There is a lot to come back to in Luigi's Mansion:Dark Moon, whether its to three star every mission or locate and catch the boo in every mission. Maybe you just want to collect every hidden gem in each mansion. Whatever it is, there is a lot to come back to in this game that can definitely rack up your play time. There's also the online multiplayer, which, depending on how much you like, can give you some extra hours of enjoyment. The main holdback here is the fact that the game just starts to feel repetitive after a while, and replaying missions is nowhere near as fun as playing them for the first time, even when searching for hidden collectibles. But still there is a lot of content here that puts the first game to shame in terms of length.
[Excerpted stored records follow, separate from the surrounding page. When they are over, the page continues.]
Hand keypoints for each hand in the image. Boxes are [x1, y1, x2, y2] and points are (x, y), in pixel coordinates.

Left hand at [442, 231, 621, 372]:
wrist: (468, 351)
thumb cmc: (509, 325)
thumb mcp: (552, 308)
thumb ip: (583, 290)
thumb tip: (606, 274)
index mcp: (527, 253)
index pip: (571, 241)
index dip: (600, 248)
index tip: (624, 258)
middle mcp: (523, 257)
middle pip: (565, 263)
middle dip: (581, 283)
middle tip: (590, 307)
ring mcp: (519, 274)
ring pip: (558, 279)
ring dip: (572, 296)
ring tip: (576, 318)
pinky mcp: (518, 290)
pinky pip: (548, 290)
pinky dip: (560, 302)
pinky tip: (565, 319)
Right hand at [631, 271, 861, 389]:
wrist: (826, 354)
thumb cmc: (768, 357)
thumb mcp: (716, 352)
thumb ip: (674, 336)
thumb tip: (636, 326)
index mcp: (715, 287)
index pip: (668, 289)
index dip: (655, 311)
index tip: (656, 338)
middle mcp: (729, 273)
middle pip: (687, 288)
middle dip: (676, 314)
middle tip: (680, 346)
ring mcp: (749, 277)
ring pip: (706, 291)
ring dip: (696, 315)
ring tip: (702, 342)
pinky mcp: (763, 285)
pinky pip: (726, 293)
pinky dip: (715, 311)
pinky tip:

Luigi's Mansion: Dark Moon's best aspects are definitely it's gameplay and graphics. And charm, if that counts. The combat is somewhat awkward thanks to the lack of a second analogue stick, and it makes me feel as though this is a title that better belongs on the Wii U. But Next Level Games does a good job of what they have to work with to make a game that is not only fun, but humorous with an amazing charm that expresses Luigi's personality perfectly. This game definitely lives up to it's predecessor, and then some.